If anyone can help I am looking for a transmission cover that looks like the one in the photo on this page

http://ruberyowen.com/brm.php

I have a 1/43rd scale one but it looks too small on a body that fits a TJET I need at least a 1/32 or 1/24th scale piece. I have a transmission I will use if I can't find anything it just not the right shape but will look ok

Roger Corrie


----------



## SCJ (Jul 15, 1999)

Check your PM dude.....


-------------------------
www.SlotCarJohnnies.com


----------



## vaBcHRog (Feb 19, 2003)

I'm getting closer. I decided on seperate exhaust pipies and made a mold to cast them seperatley. The can be used on almost any Grand Prix that had the lower exhaust. I added the transmission to the rear end.
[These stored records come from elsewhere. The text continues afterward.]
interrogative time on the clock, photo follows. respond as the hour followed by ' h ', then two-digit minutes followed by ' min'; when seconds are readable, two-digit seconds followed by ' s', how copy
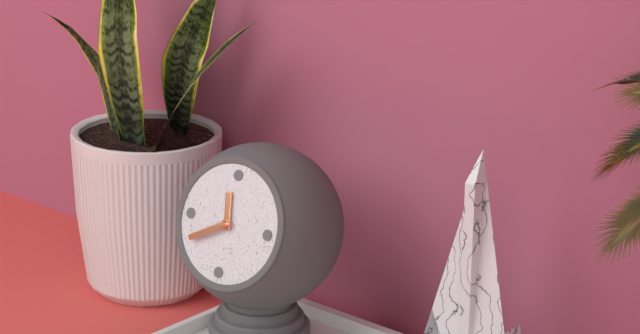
11 h 40 min
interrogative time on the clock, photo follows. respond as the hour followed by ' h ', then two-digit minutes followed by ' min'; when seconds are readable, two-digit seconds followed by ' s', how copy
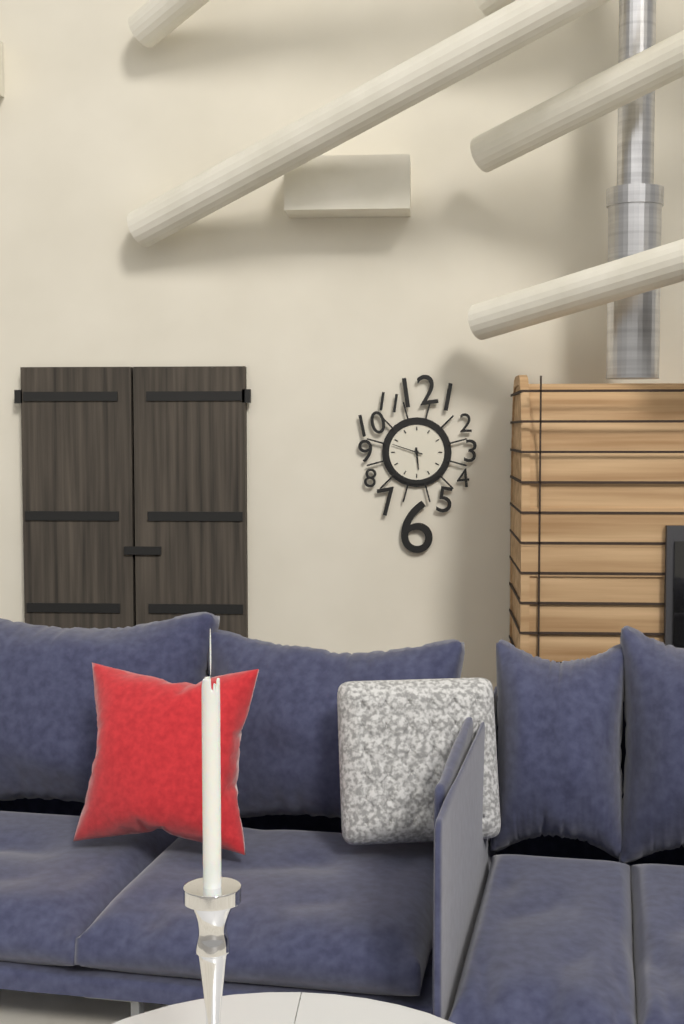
5 h 48 min
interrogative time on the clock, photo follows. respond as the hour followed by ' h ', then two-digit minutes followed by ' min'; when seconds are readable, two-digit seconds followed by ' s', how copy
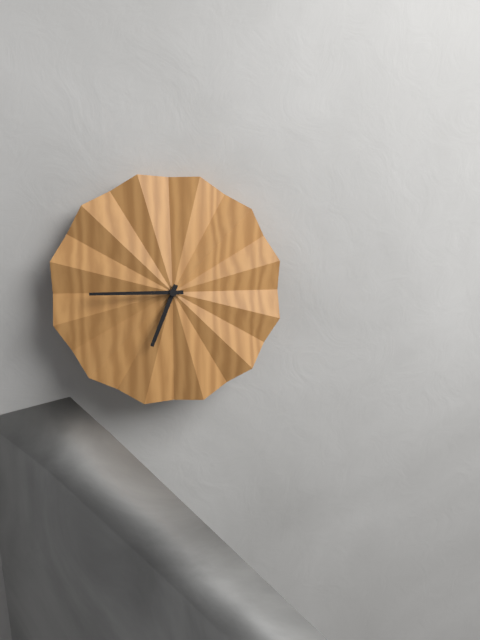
6 h 45 min
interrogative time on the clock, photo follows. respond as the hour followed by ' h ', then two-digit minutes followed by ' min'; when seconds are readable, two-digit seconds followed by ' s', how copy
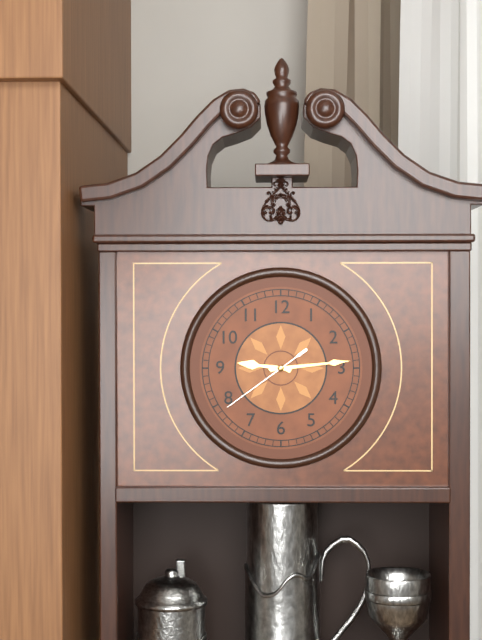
9 h 14 min 39 s
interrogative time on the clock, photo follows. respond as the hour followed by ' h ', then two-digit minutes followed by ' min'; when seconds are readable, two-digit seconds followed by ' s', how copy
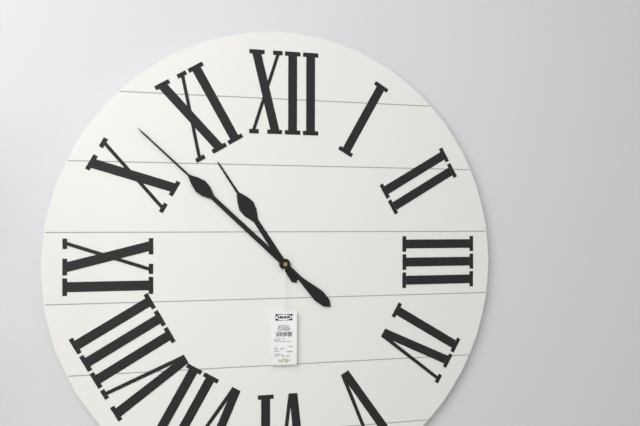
10 h 52 min
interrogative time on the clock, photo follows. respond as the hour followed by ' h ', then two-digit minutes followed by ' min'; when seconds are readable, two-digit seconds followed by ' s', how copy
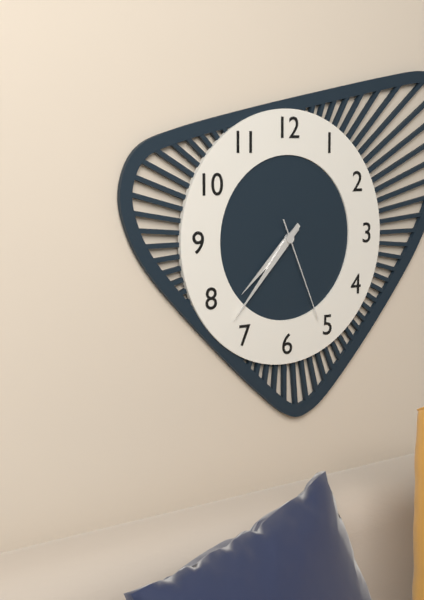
7 h 37 min 26 s
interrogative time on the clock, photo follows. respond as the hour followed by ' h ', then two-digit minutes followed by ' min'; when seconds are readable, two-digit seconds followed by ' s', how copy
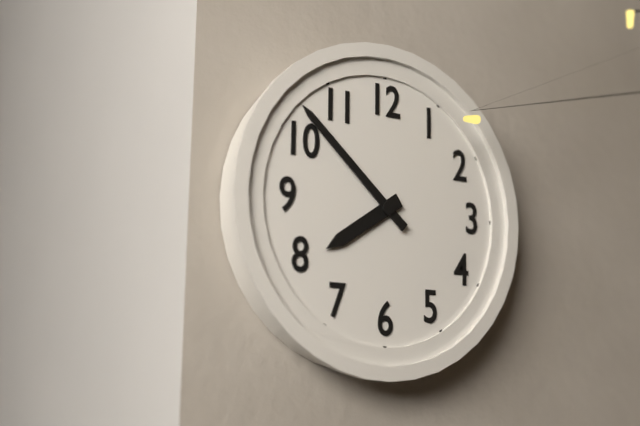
7 h 52 min
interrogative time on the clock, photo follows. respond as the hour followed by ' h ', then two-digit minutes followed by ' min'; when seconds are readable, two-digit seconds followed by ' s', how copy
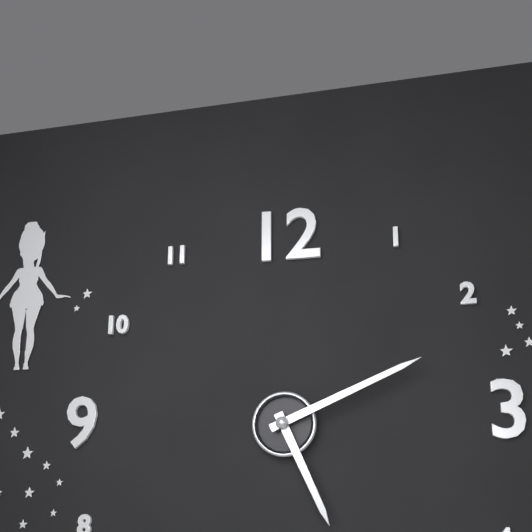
5 h 11 min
I wish it was a lttle larger. On the next version I am going to try to take of the maximum possible of the rear and either scratch build a larger transmission or find one some where. Also anyone got a roll bar that will work with a Ferrari 156. If I can find one and make a mold I will be releasing it with the BRM.


----------



## videojimmy (Jan 12, 2006)

where did you get those wheels?


----------



## vaBcHRog (Feb 19, 2003)

I'll have to check I belive they are vincents but can't remember at work now


----------



## vaBcHRog (Feb 19, 2003)

Added some paint waiting on some decals I ordered

Side view



Rear view



Have to make a solid plug and work the body and remold before it will be available

having fun

Roger Corrie
Virginia Beach, VA


----------